■ INPUT
++++++++++
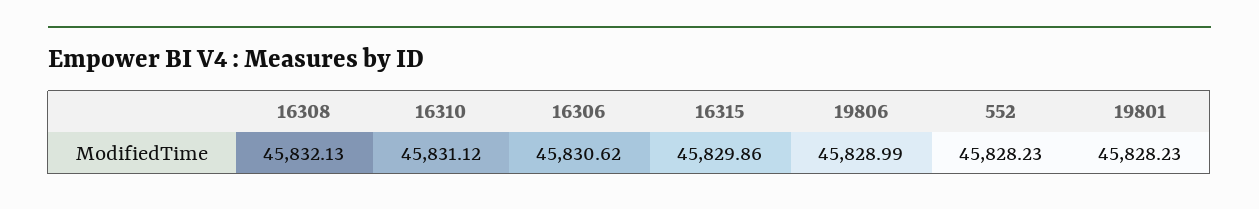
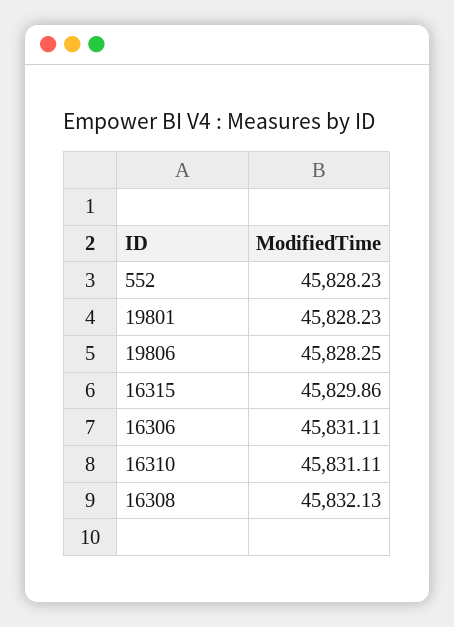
16310: 45831.12 -> 45831.11
16306: 45830.62 -> 45831.11
19806: 45828.99 -> 45828.25

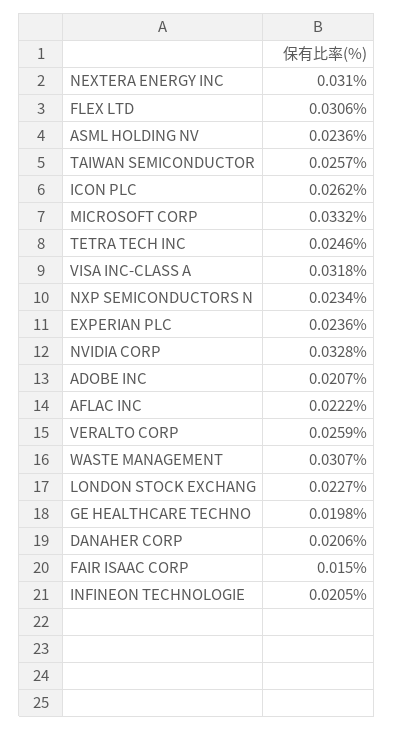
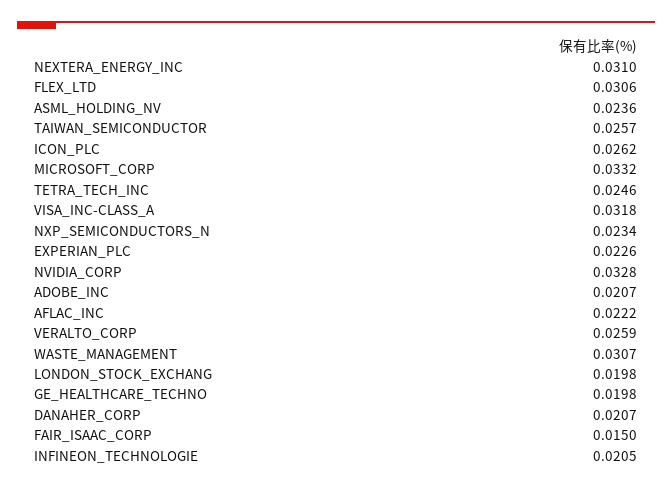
EXPERIAN PLC: 0.0236 -> 0.0226
LONDON STOCK EXCHANG: 0.0227 -> 0.0198
DANAHER CORP: 0.0206 -> 0.0207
++++++++++
■ TASK DIRECTIONS
Repeat the records above word for word, apart from the pictures.

■ EXERCISE OUTPUT
16310: 45831.12 -> 45831.11
16306: 45830.62 -> 45831.11
19806: 45828.99 -> 45828.25

EXPERIAN PLC: 0.0236 -> 0.0226
LONDON STOCK EXCHANG: 0.0227 -> 0.0198
DANAHER CORP: 0.0206 -> 0.0207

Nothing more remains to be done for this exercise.